Motorcycle Adventure Book Archive Showing Early Fictional Uses of Motor Travel, Scouting, and Wartime Dispatch Riding, 1910 to 1918
Archive
Motorcycle adventure book archive, 1910 to 1918, gathers three early twentieth-century juvenile novels that used the motorcycle as a symbol of speed, independence, mechanical ingenuity, and modern mobility. The grouping belongs to American youth literature and transportation culture, illustrating how boys’ series fiction translated new motor technologies into stories of exploration, problem-solving, scouting, and wartime service. Rather than documenting motorcycling as a subculture in the later sense, the books show how motorcycles entered popular fiction as instruments of movement across towns, roads, camps, and military landscapes, giving young readers a narrative form for imagining modern travel, outdoor self-reliance, and technological competence.The archive consists of three hardcover books published between 1910 and 1918, each approximately 200 pages and measuring about 5.25 x 7.75 inches. The books include illustrations and maps throughout, with one volume containing photographs on the pastedowns and two volumes including photographs on the publishing page. Collectively, the archive documents the early literary treatment of motorcycling across three overlapping contexts: invention fiction, Boy Scout adventure, and World War I messenger service. The physical group also preserves the publishers’ commercial presentation of motorcycle adventure through illustrated covers, series formats, and pictorial apparatus designed for young readers.

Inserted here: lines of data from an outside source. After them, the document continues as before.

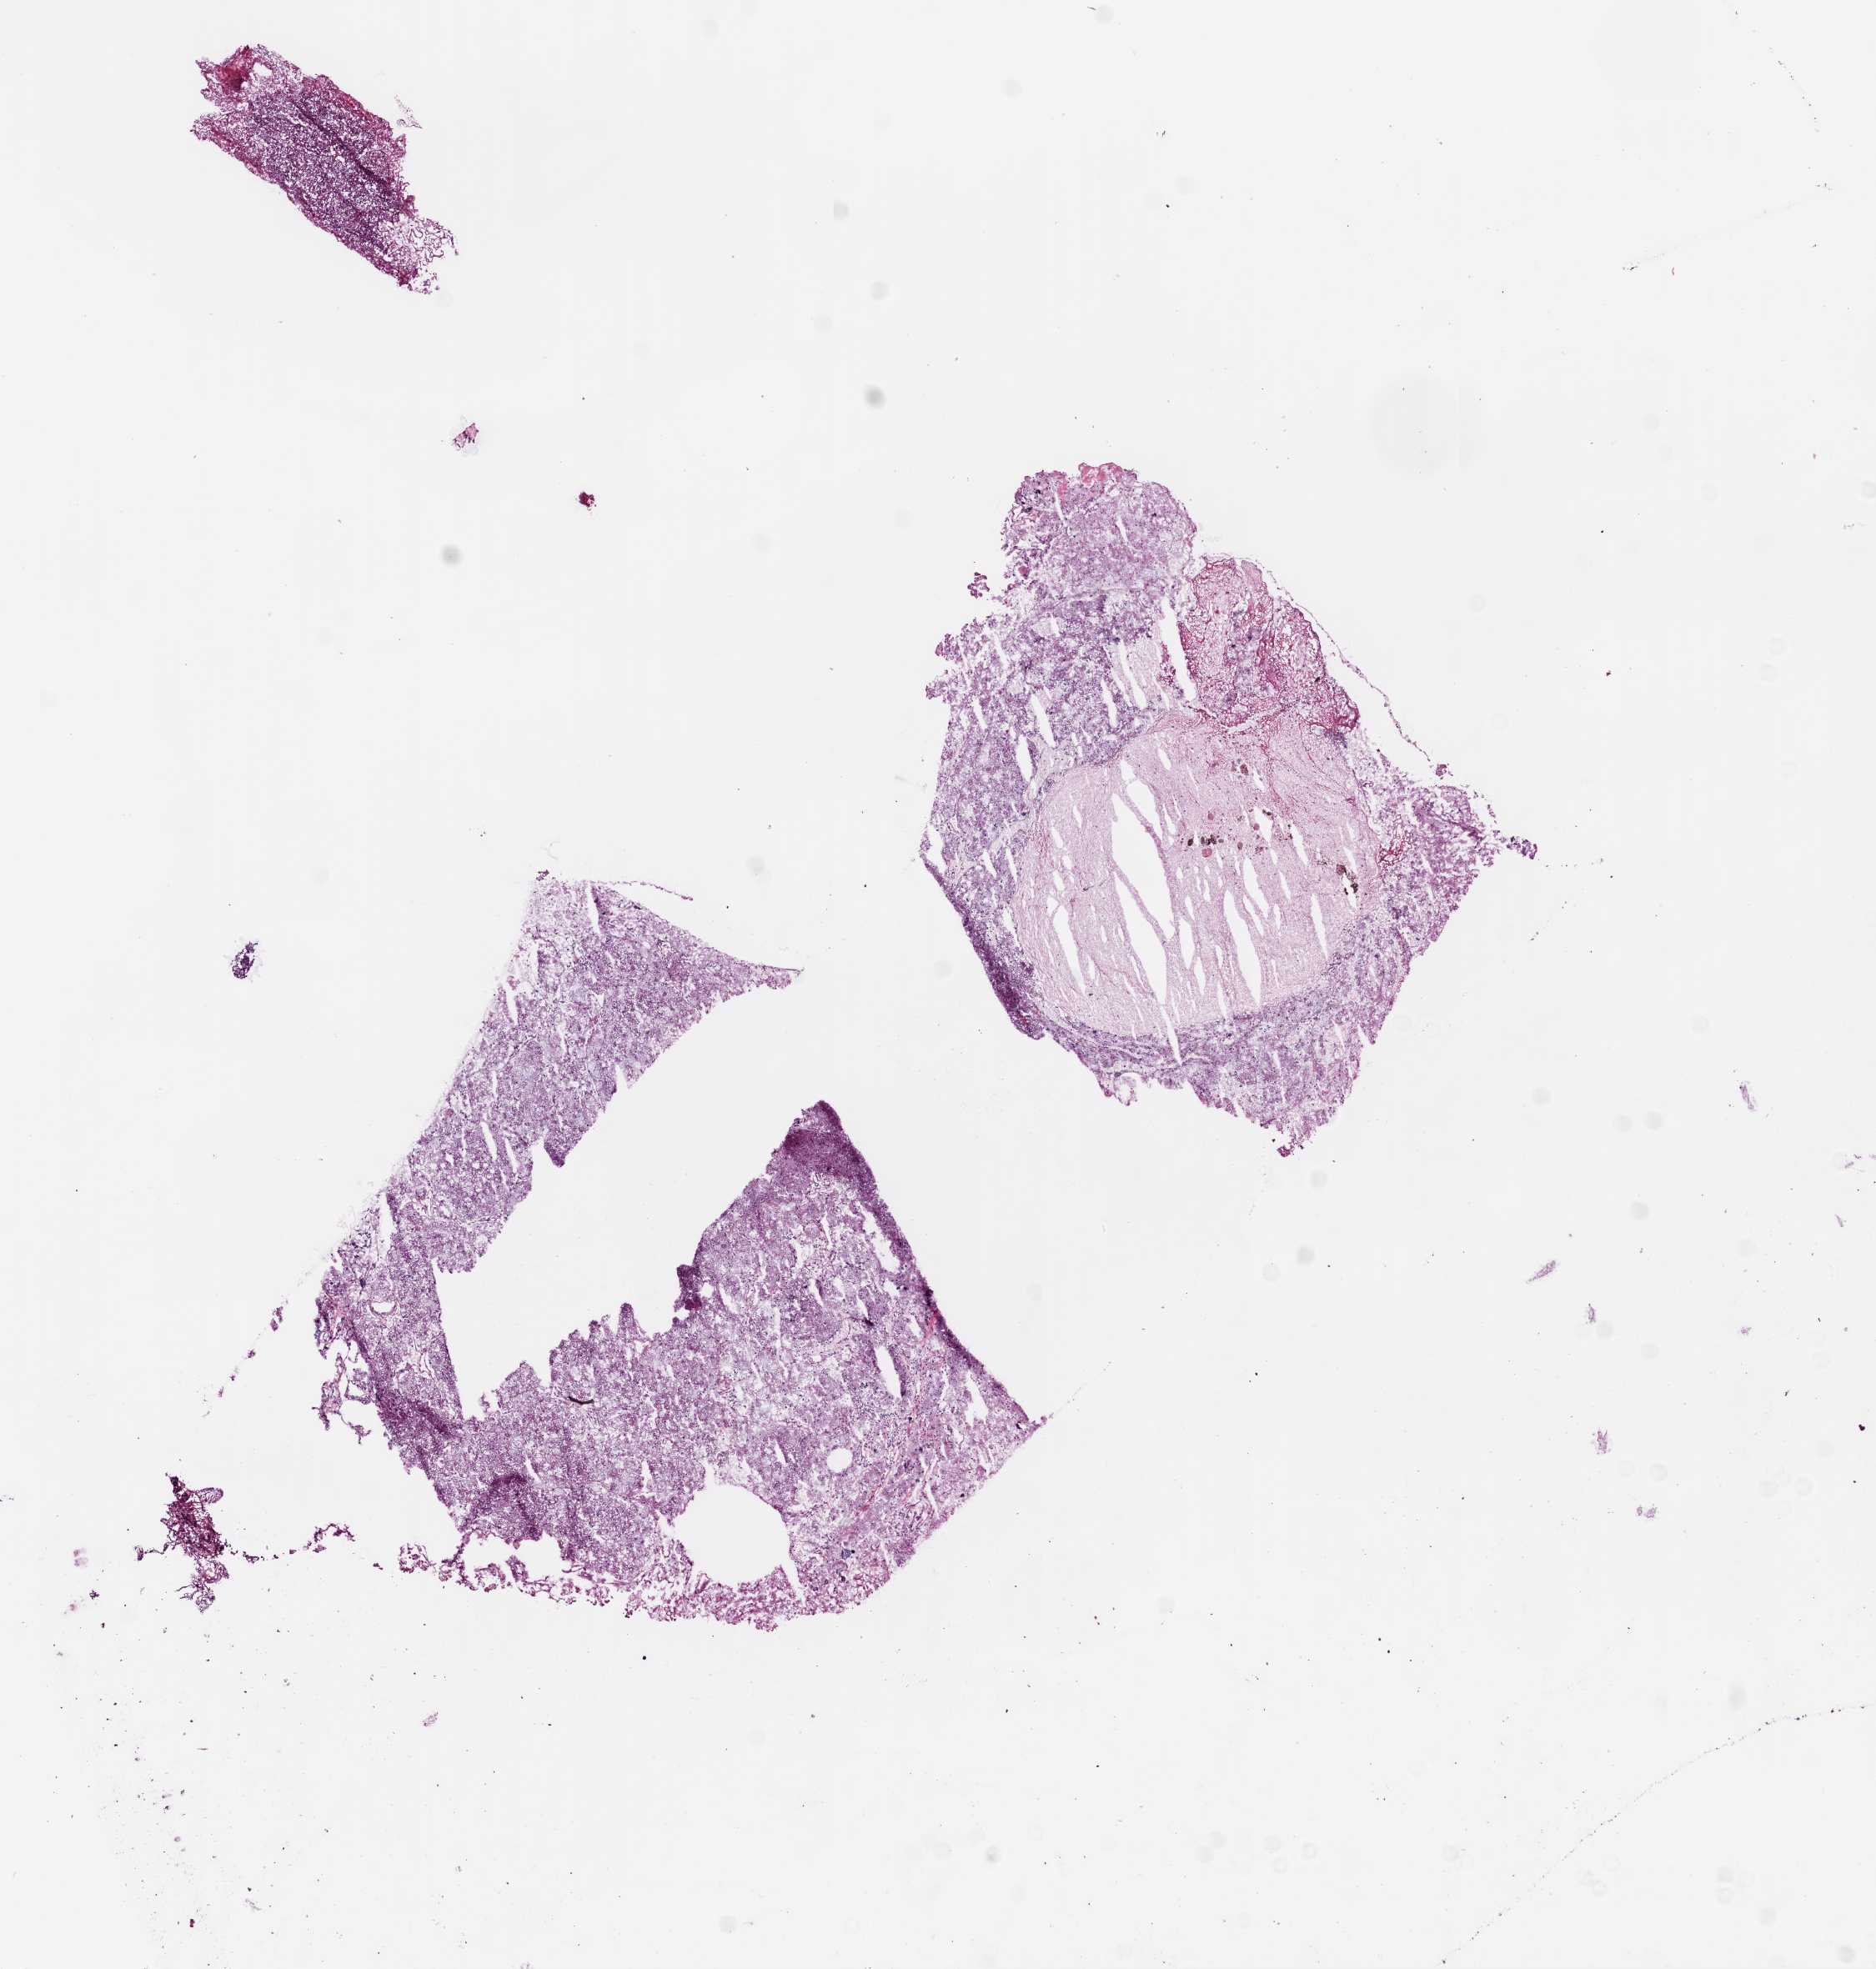
Digitized H&E-stained tissue section (whole slide), low-resolution overview of the scanned area, about 9.0 x 9.5 mm; frozen section from the bottom of the tissue portion; sample: primary tumour, kidney. Patient: male, age at initial diagnosis 63 years. Composition of this section per pathologist review: tumour cells 90%, tumour nuclei 70%, normal cells 0%, stromal cells 10%, necrosis 0%.
Diagnosis: Clear cell adenocarcinoma, NOS. AJCC pathologic stage: I. Laterality: left.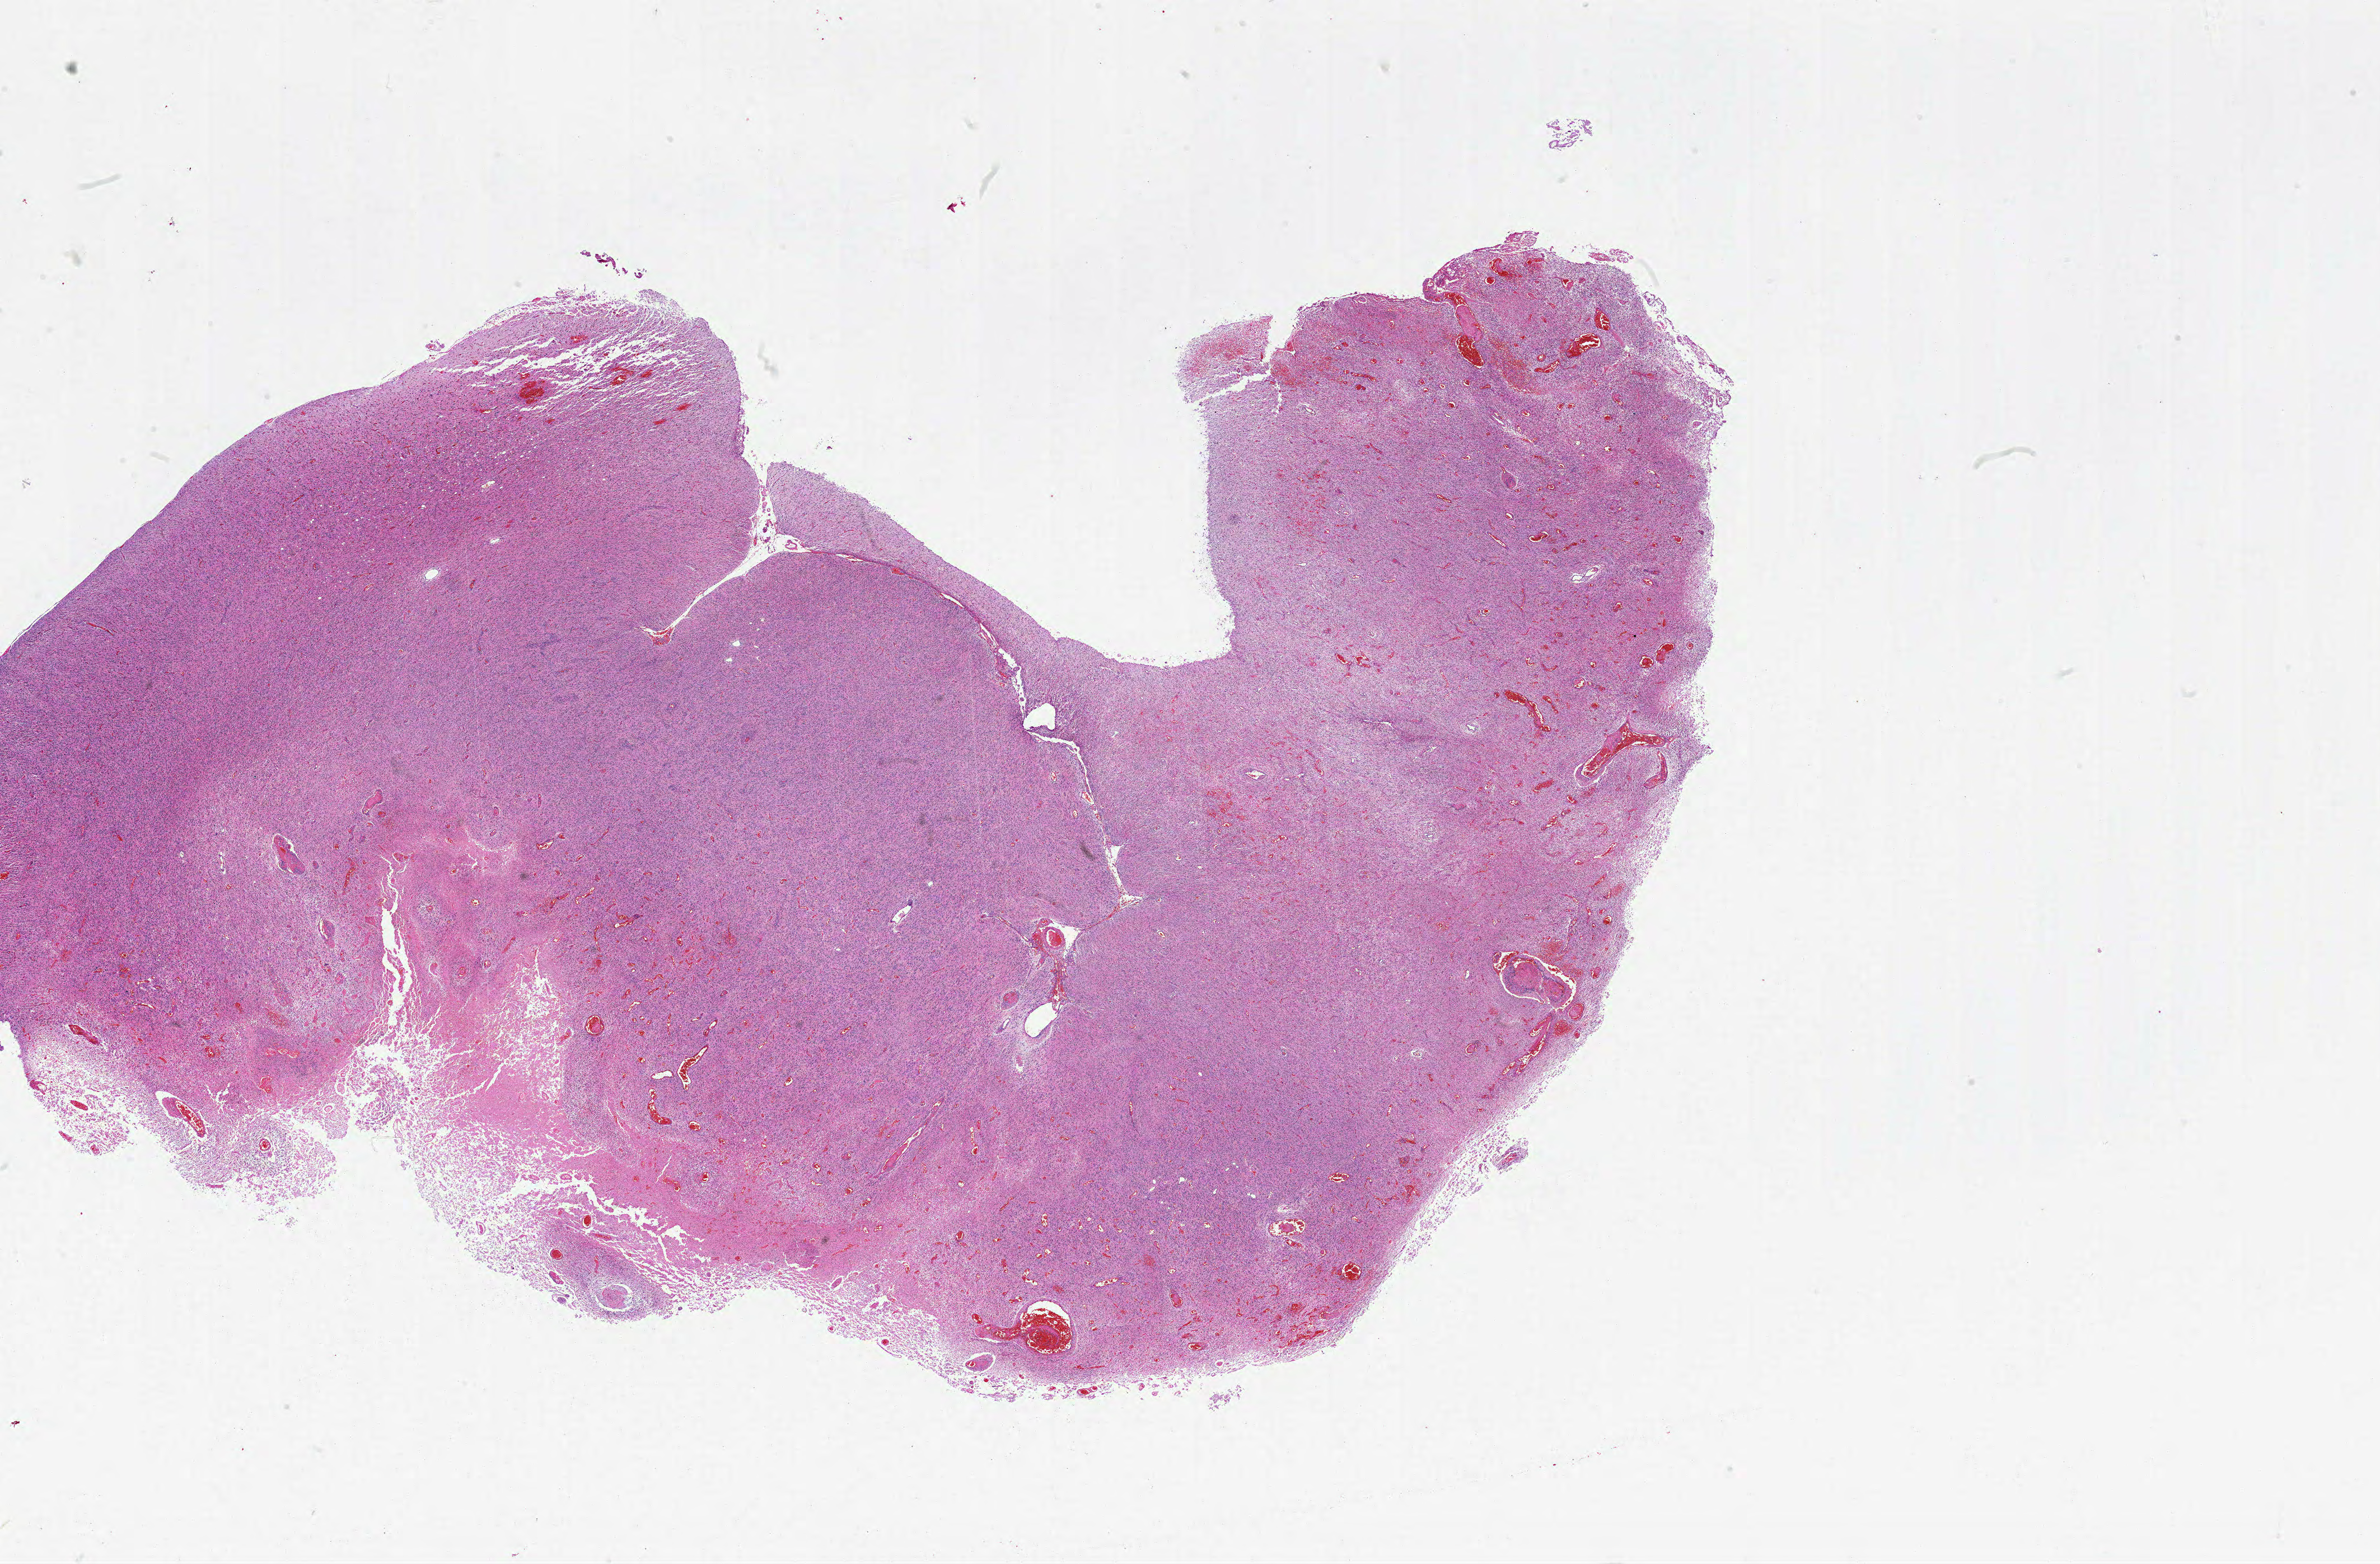
Whole-slide histology image, Hematoxylin and eosin (H&E) stained — low-resolution overview of the scanned area, about 34.0 x 22.3 mm (from a 20x scan); FFPE section; sample: primary tumour, brain. Male patient; age at initial diagnosis 55 years.
Pathologic diagnosis: Glioblastoma.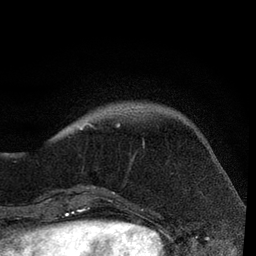
Breast MRI, one axial slice. Position 18 of 80 along the scan axis. Cropped to one breast. Dynamic contrast-enhanced series, time point 2 of 7 at this slice position (early post-contrast). 3 T. TE 2.2 ms, TR 5.4 ms. 2 mm slice thickness. 256 × 256 image matrix, field of view 150 × 150 mm. Female patient.
Outlined on this slice (semi-automatically segmented with operator editing):
- enhancing-tissue mask used for the functional tumour volume (all voxels passing the contrast-enhancement thresholds inside the analysis volume; usually the tumour): bounding box <81,123,135,158> (left, top, right, bottom; pixels)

[1] Appleton, Victor. Tom Swift and His Motor Cycle. New York: Grosset & Dunlap, 1910. First edition hardcover with dust jacket. Early Tom Swift adventure using the motorcycle as an emblem of mechanical modernity and youthful mobility, placing motor travel within the broader culture of invention, speed, and technical problem solving associated with the series. [2] Ralphson, G. Harvey. Boy Scouts on Motorcycles or With the Flying Squadron. Chicago: M. A. Donohue & Company, 1912. First edition hardcover. Juvenile scouting adventure that links motorcycles to organized boys’ outdoor culture, group travel, and the expanding possibilities of overland movement before the automobile had fully displaced other forms of motorized road travel. [3] Fitzhugh, Percy Keese. Tom Slade Motor Cycle Dispatch Bearer. New York: Grosset & Dunlap, 1918. First edition hardcover. Wartime juvenile novel placing the motorcycle within the military role of dispatch carrying, connecting boys’ adventure fiction to World War I service, communications, and patriotic mobility. Covers clean and textblocks tight, with slight age wear to spines and edges; Boy Scouts on Motorcycles has front cover and front free endpaper separated from the spine but still attached by the binding; overall very good. Cohesive archive showing how early American juvenile fiction made the motorcycle a vehicle for modern youth, national movement, and technological imagination.